Additional concepts that should be included

The proposal as currently mentioned does not mention (1) computational reproducibility, or (2) exploratory data analysis for data quality control. These two topics are critical for the high-level goal of "extracting understanding from large-scale or complex biomedical research data".

Computational reproducibility can be defined as the ability to produce identical results from identical data input or "raw data", and relies on biomedical researchers keeping track of metadata regarding the versions of tools that were used, the way in which tools were run, and the provenance and version of publicly available annotation files if these were used. This is very important for data science: if two groups observe discrepancies between their results, they absolutely must be able to identify the source, whether it be methodological or due to different versions of software or annotation data.
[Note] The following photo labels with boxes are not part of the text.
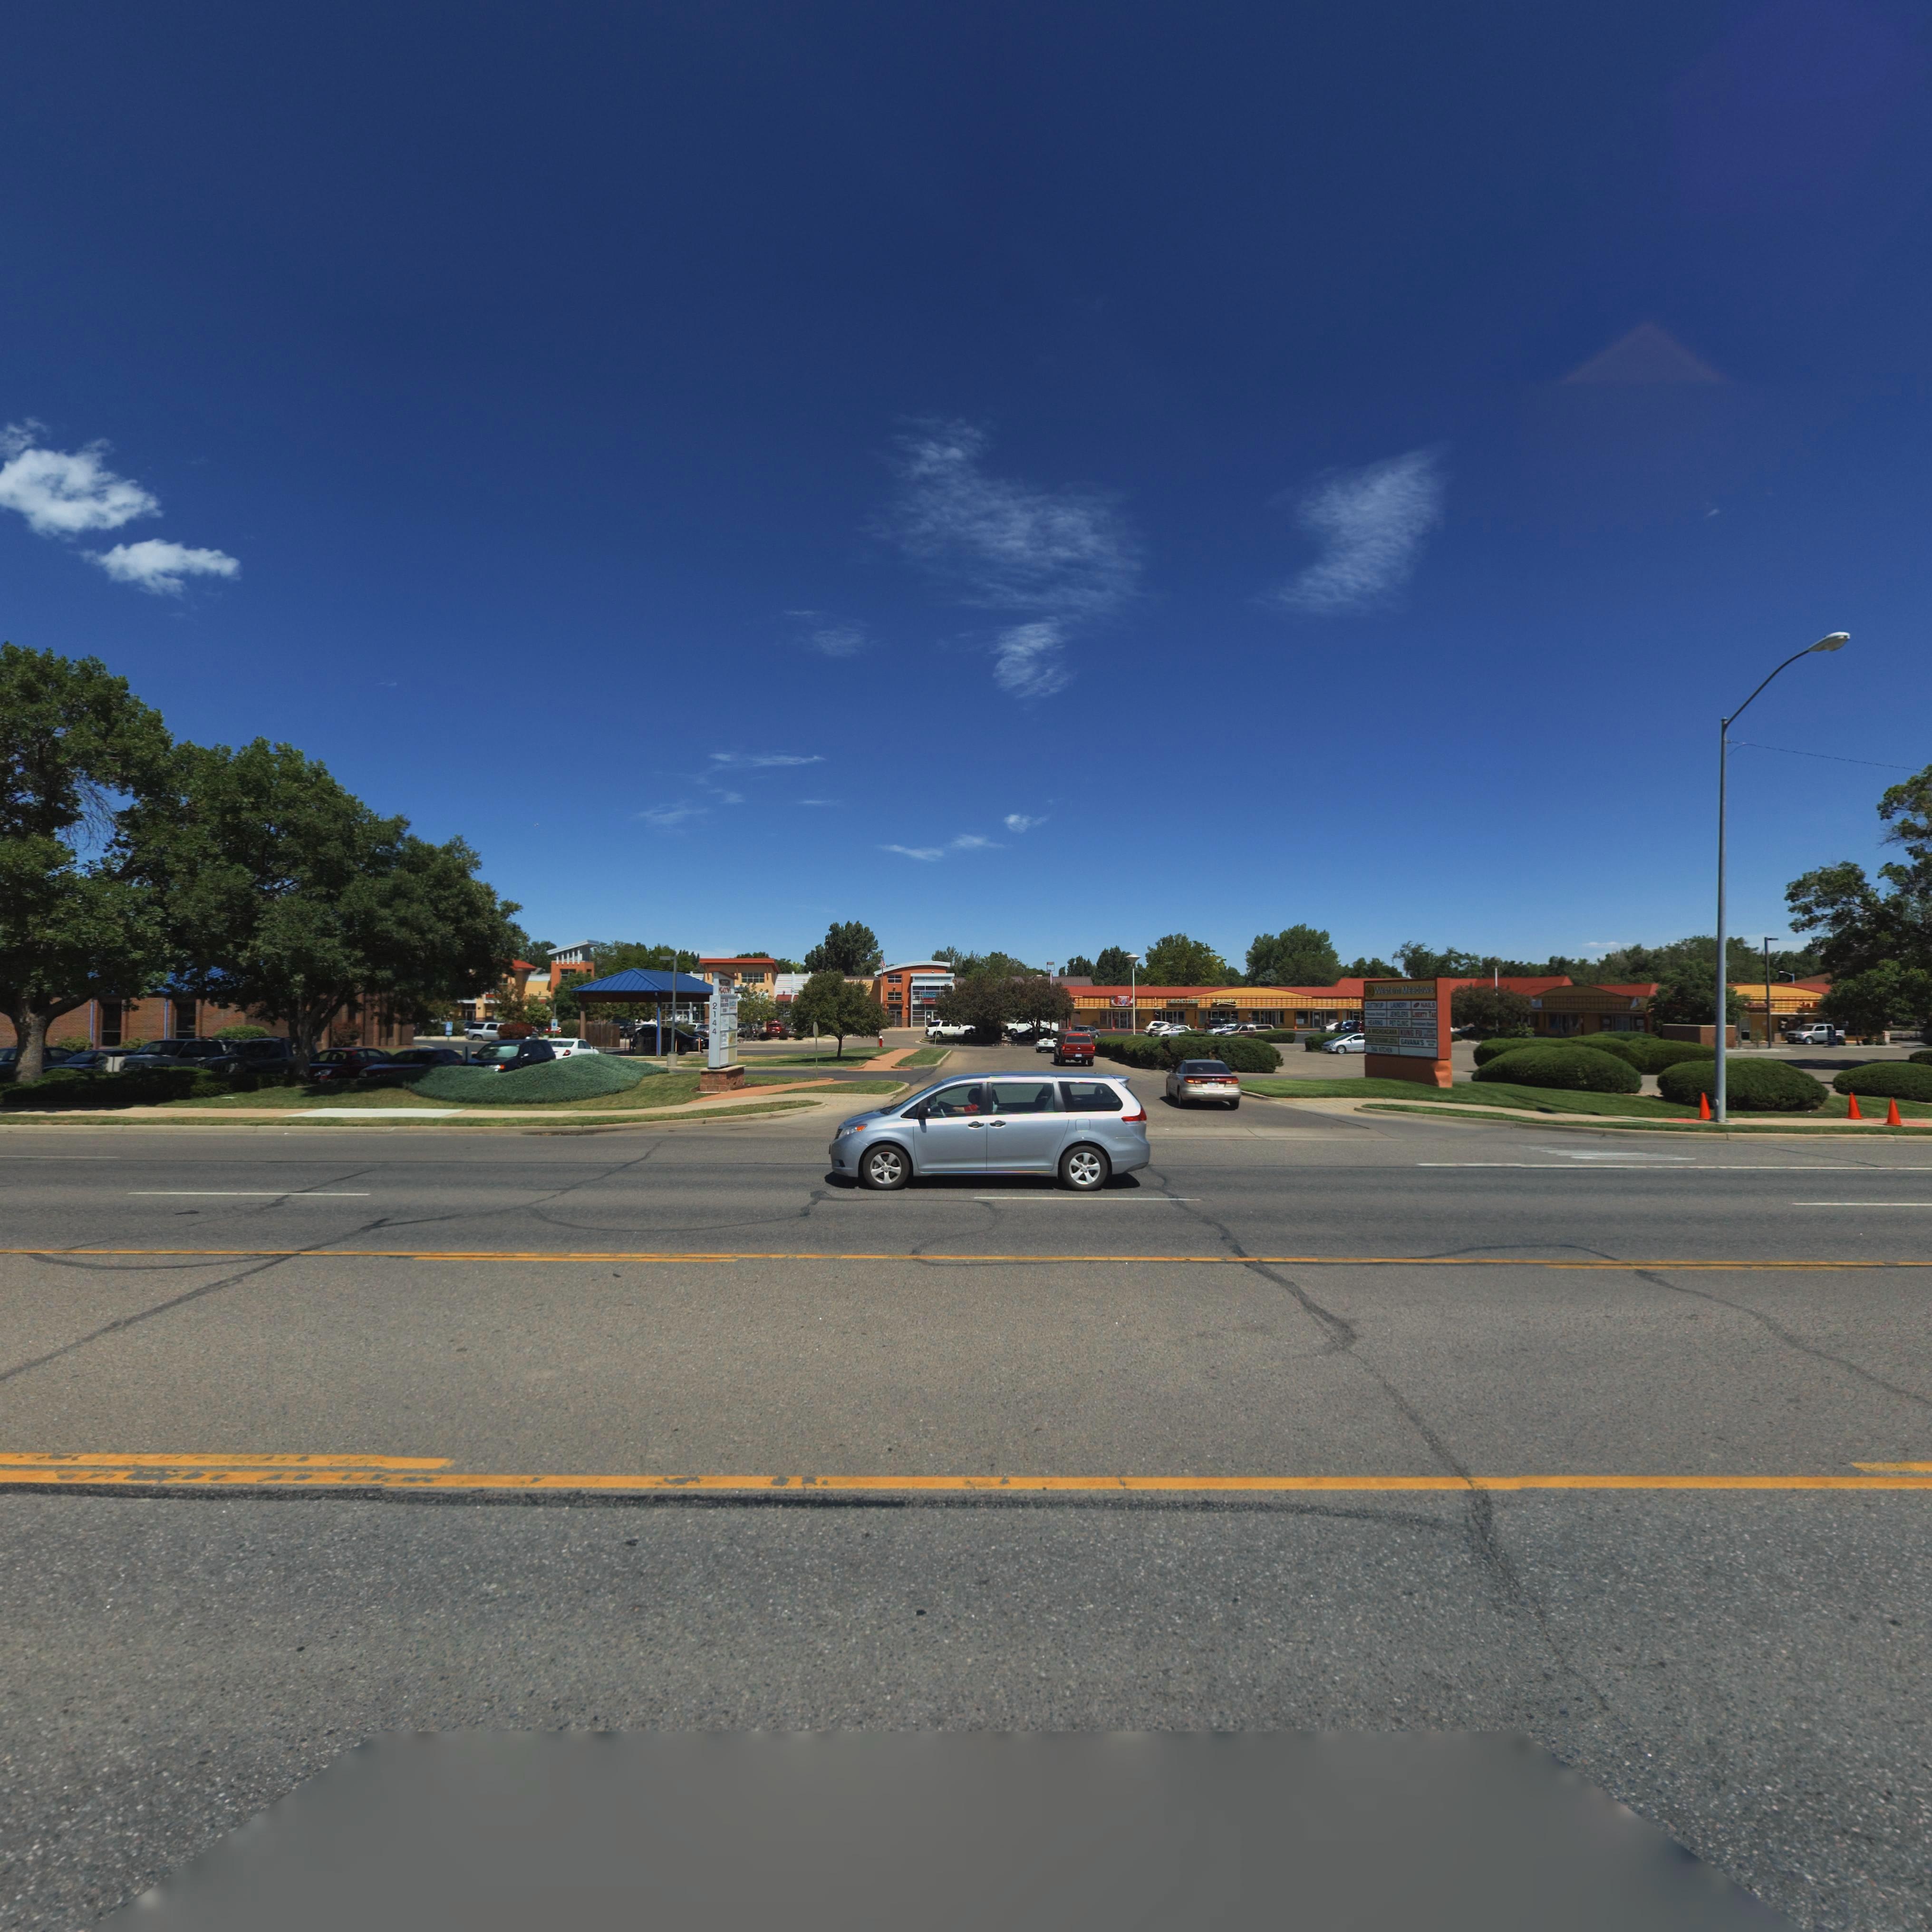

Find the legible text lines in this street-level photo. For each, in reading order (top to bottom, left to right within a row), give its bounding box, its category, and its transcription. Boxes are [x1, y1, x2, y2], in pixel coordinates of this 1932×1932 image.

[1365, 1002, 1385, 1008] BusinessName: CUTTIN UP
[1420, 1002, 1435, 1008] BusinessName: NAILS
[711, 1001, 718, 1035] StreetNumber: 2144
[1411, 1011, 1437, 1018] BusinessName: LIBERTY TAX
[1366, 1028, 1397, 1034] BusinessName: LA **CH*ACANA
[1400, 1039, 1424, 1045] BusinessName: GAVANA's
[1369, 1045, 1392, 1053] BusinessName: T**I ****HEN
Exploratory data analysis (EDA) needs to be a key component of the data science plan, as this should be the first step of any data analysis involving complex biological data. EDA is often how a data scientist will identify data artifacts, technical biases, batch effects, outliers, unaccounted for or unexpected heterogeneity, need for data transformation, or other various data quality issues that will cause serious problems for downstream methods, whether they be statistical methods, machine learning, deep learning, artificial intelligence or otherwise. Downstream methods may either fail to detect the relevant signal (loosely categorized as "false negatives") or may produce many spurious results which are purely associations with technical aspects of the data ("false positives"). Furthermore, Basic EDA can uncover biological signal that may be missed, such as biologically relevant heterogeneity, e.g. subtypes of disease with signal present in molecular data.

Computational reproducibility and supporting EDA should be components of both NIH funded tool development, as well as the plan to "Enhance Workforce Development for Biomedical Data Science" (Goal 4).